Church of the Customer goddess/author Jackie Huba brought the Citizen Marketers book tour through Digitas Boston on Friday. Jackie is a super smart and thoroughly engaging tour guide through the wonders of her (and Ben McConnell's) new book about "When People Are The Message."
Jackie led us on a tour of the book with a solid presentation that highlighted some of the notable (if not necessarily the best) moments of consumer evangelism. It was nice to be reminded of George Masters' Tiny Machine video from 2004 and for the first time (for me) to witness the silly goodness that is Fernando & Thomas' McNuggets. Jackie's presentation beautifully highlights and illustrates the lessons in the book in a fantastic trip. She will never say "suck it up marketers, you are just observers now" but she'll give you a gentle warning that you don't own the channels of awareness any more.

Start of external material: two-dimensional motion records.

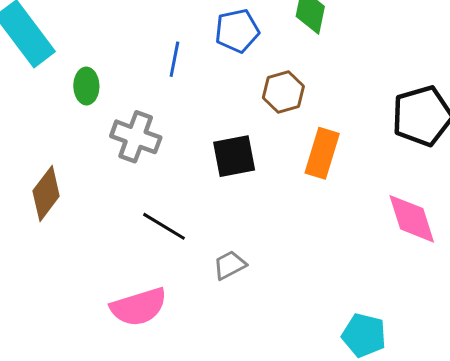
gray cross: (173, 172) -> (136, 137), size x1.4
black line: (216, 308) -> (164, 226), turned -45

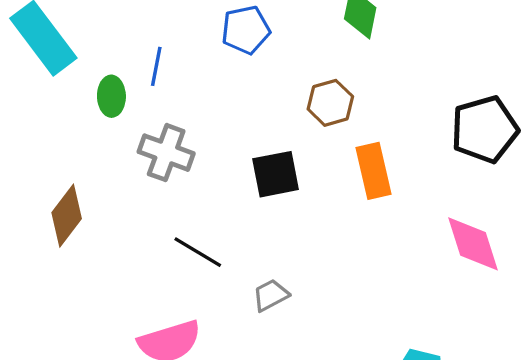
blue pentagon: (237, 31) -> (246, 30), moved
blue line: (174, 59) -> (156, 66), moved
orange rectangle: (322, 153) -> (373, 171), turned -30

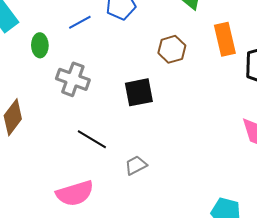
blue line: (156, 66) -> (80, 22), moved, turned 50
orange rectangle: (373, 171) -> (225, 39), moved

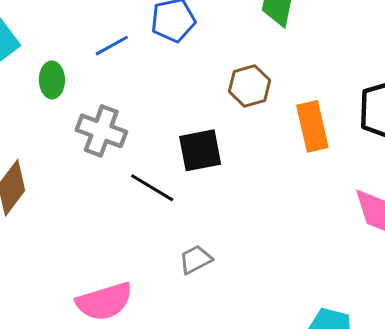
orange rectangle: (225, 39) -> (312, 126), moved
black line: (92, 139) -> (152, 188), moved

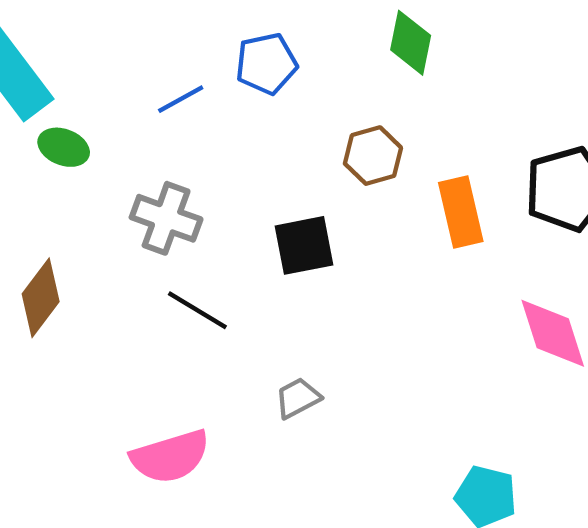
green ellipse: (52, 80) -> (64, 147), moved, turned -68
black line: (152, 188) -> (197, 310), moved

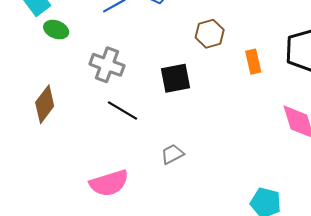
orange rectangle: (461, 212) -> (253, 62), size x0.7

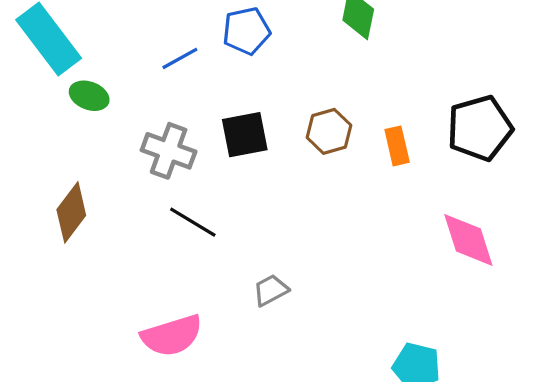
brown hexagon: (210, 34) -> (329, 131), moved
black square: (175, 78) -> (245, 135), moved

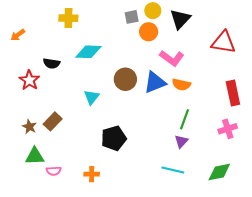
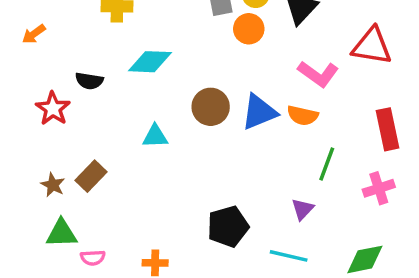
pink L-shape: (172, 58) -> (318, 74), moved
cyan triangle: (92, 97) -> (155, 136), turned 49
green line: (184, 119) -> (327, 164), moved
black pentagon: (114, 138) -> (228, 226), moved

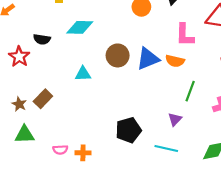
pink L-shape: (318, 74) -> (185, 35), turned 55
pink semicircle: (93, 258) -> (60, 150), moved

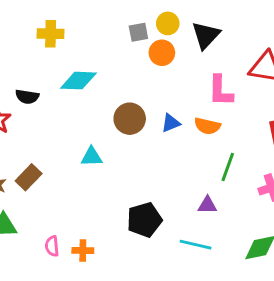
blue triangle: (148, 59) -> (171, 123), size x0.6
cyan triangle: (83, 74) -> (92, 157), moved
purple triangle: (175, 119) -> (207, 205), turned 48
pink semicircle: (60, 150) -> (52, 246), turned 88

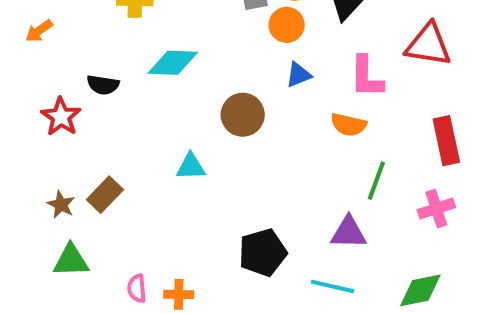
blue triangle: (171, 123) -> (299, 75), moved
purple triangle: (207, 205) -> (348, 233), size x1.4

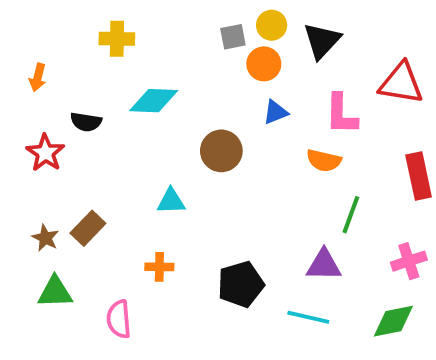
orange arrow: (39, 31) -> (38, 77), moved, turned -40
pink cross: (436, 209) -> (409, 261), moved
pink semicircle: (137, 288) -> (119, 319), size x1.4
orange cross: (179, 294) -> (159, 267), moved

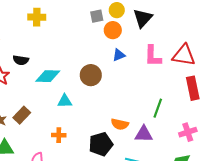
red triangle: (401, 83) -> (184, 55), moved
cyan diamond: (154, 101) -> (48, 76), moved
orange semicircle: (324, 161) -> (120, 124), moved

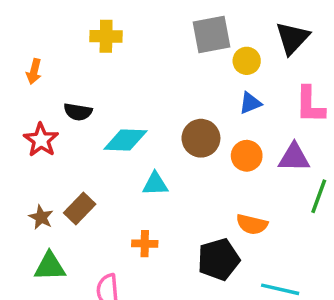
yellow circle: (117, 10) -> (247, 61), moved
gray square: (97, 16) -> (212, 34), size x1.6
orange circle: (113, 30) -> (247, 156), moved
purple triangle: (144, 134) -> (294, 158), moved

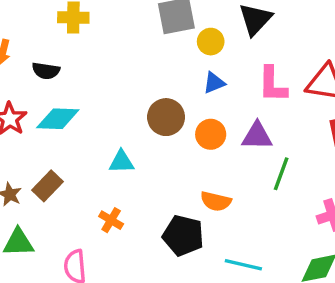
black semicircle: (78, 112) -> (46, 71), moved
cyan diamond: (125, 140) -> (58, 119), moved
orange cross: (145, 244) -> (111, 220), turned 30
black pentagon: (219, 259) -> (183, 236), turned 30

Reminding us that the social media world is a "different culture" and that "control is out of control" was a scary way to start the day. Jackie show highlighted what the new "1 percenters" mean in our digital world and how the first page of Google results are your brand.
The book is fascinating and I highly recommend getting your hands on a copy of it. There won't be a quiz - just another paradigm shift. Get ready.
Jeff Flemings, head of Account Planning for Digitas Boston with author Jackie Huba
Lori Magno, Digital Hive blogger, Digitas Boston with author Jakie Huba
Author Jackie Huba with James Biggie, Jedi-in-training (and Masters in Design candidate)
Gonna check out the book. Starbucks has this concept down. Check out http://www.mystarbuckstshirt.com/
Posted by: shawn | February 27, 2007 at 03:19 PM
Wish I were there!
I'm sure it was great and I love the book. In an ironic twist of fate, Dave Marsey and myself were giving a presentation at Loyola and the last slide in the deck included the book (along with my voiceover urging them to go out and get it).
Surprisingly, most of the students hadn't heard of it. I hope that changes.
Jeff, great move getting Jackie out to speak.